What I Really Don’t Like

I listen to a lot of music from the 1960s through the ’80s, and I like a lot of what I listen to, otherwise I wouldn’t. But there is plenty of music from that time period that I don’t like, and artists and groups that I won’t listen to — I switch SiriusXM channels when they come on, or fast-forward if I’m listening to an on-demand show.

The prime offenders for me are Aerosmith, Queen and Rush. The first of those I was down on even before I (very, very briefly) saw Steven Tyler on whatever reality show he was on. And it’s not only that I don’t particularly like Tyler’s voice; the band’s music seems calculating and contrived, inauthentic.

Queen I might have liked at first, but the histrionics eventually got to me. Freddie Mercury’s vocals are (probably intentionally) over-the-top, and the music, conceptually and in execution, is bombastic. The first few notes of “Bohemian Rhapsody” will make me reach for the pushbuttons or the computer mouse.

Geddy Lee’s fingernails-on-a-blackboard vocals bias me against Rush. Not only that, but the group seems to take itself too seriously, and the music is overly frenetic.

Emerson, Lake and Palmer is less annoying than that unholy trinity, but another group that I tend to switch away from. Their music also is generally too hectic, and too technical — in the sense of being heavy on technique. And when they change pace, they deliver things like “Lucky Man” and “From the Beginning.”

In terms of the like/dislike dichotomy, ELP’s origins are a mixed bag. Emerson came from Nice, and I do own one LP by that group; one cut from the same, a cover of Dylan’s “She Belongs to Me,” is excellent, but the rest of it is too much in the frenetic/technical mode, with weak vocals to boot.

Lake was in King Crimson before ELP, and that proto-prog rock group was at times a lot punchier and deeper than its Greg Lake predecessor, but also sometimes too pretentious. Palmer came to ELP from Atomic Rooster, which 45 years ago I thought sucked. (Snap record review I wrote/spoke back then: “Atomic Rooster lays an egg!)

Grand Funk Railroad was another ’70s band that I generally despised, for being shallow and programmatic. The exception would be “I’m Your Captain (Closer to Home),” which — while still programmatic, was painfully, and deliberately, non-shallow and “meaningful.” I will say that GFR’s bassist, Mel Schacher, was impressive — had somewhat the same sound (and prominence within his band’s sound) as Yes’s Chris Squire.

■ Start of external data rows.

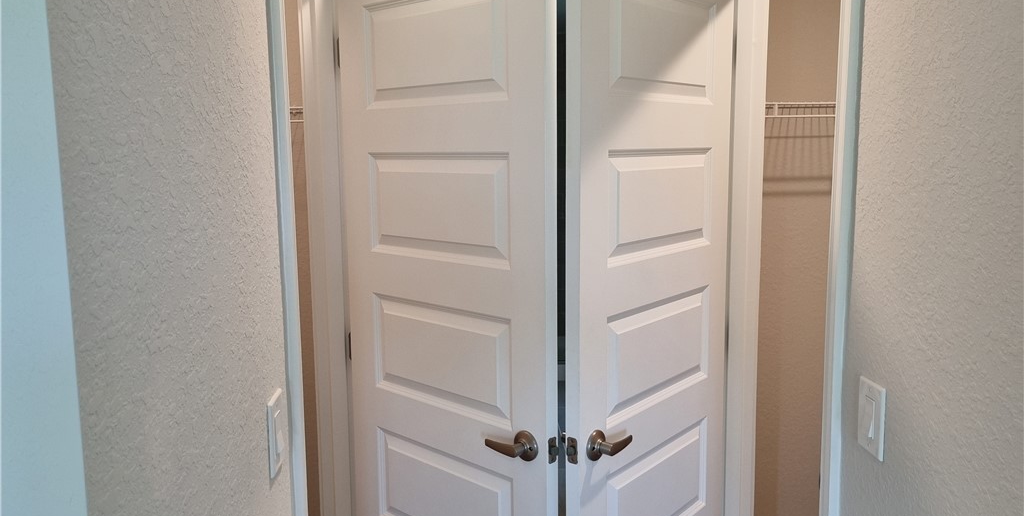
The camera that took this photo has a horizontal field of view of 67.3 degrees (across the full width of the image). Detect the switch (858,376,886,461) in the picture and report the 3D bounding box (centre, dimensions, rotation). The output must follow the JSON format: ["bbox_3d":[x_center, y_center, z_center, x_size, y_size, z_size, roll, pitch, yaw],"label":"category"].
[{"bbox_3d":[0.619,0.276,1.325,0.010,0.122,0.077,-1,8,-3],"label":"switch"}]

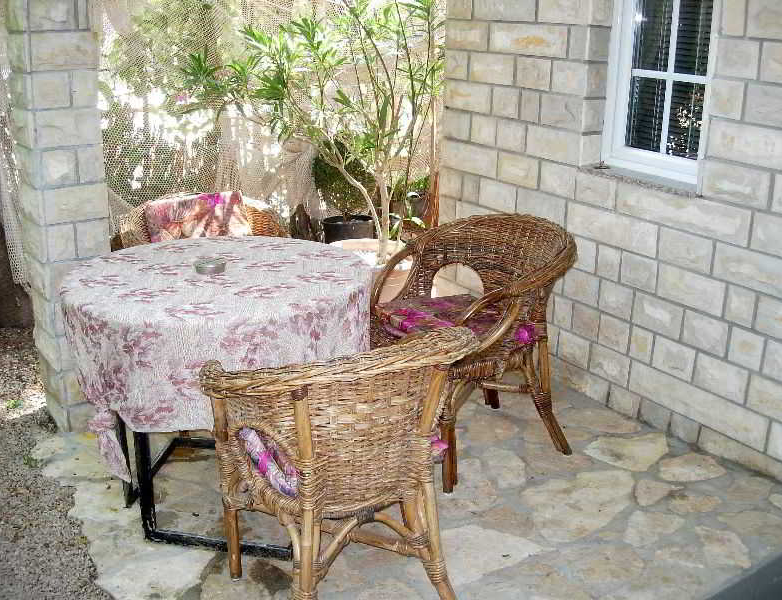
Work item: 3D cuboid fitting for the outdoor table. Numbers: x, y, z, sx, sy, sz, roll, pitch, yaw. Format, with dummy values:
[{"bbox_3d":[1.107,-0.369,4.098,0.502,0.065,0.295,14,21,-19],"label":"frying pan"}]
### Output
[{"bbox_3d":[-0.545,0.262,2.878,0.950,0.738,0.950,1,18,0],"label":"outdoor table"}]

Nobody plays much of Iron Butterfly anymore, which for me is a good thing. My history with that prototypical heavy metal band is interesting, dating back to when a good friend of mine convinced me back in 1968 that IB was where it was at, or where it was going, or something.

So I got an eight-track tape of their second album, “In-A-Gadda-Da-Vida,” and substantially changed my listening habits. And I do mean substantially; my favorite act at the time was Sergio Mendes and Brazil 66!

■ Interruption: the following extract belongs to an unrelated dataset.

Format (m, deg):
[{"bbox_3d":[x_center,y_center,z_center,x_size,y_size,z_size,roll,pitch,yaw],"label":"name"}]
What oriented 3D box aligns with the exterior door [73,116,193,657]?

That album, and the title song, no doubt influenced me to go to see Iron Butterfly live (either the first or second concert I ever attended) the following spring. The band acted painfully hip, turned the over-long “In-A-Gadda-Da-Vida” into something even longer — and was overshadowed by its opening act, REO Speedwagon, and the show’s emcee, WLS-AM’s Larry “Who Loves You” Lujack.

There are a lot of individual songs, including some by artists not mentioned above, that I generally don’t want to hear. They were detailed in a Struggling Weekly column I wrote during my tenure as a newspaper editor, which is archived here on this blog, at http://www.scottthomson.org/cgiomh-blog/Date/2012-04.

Among those mentioned there are three by Queen, but also a number by artists and groups that I otherwise like. I probably could add to the Awful Eight listed therein — the aforementioned “Lucky Man” might make it into a Terrible Ten — but that would require actually thinking about stuff that I really would rather not hear.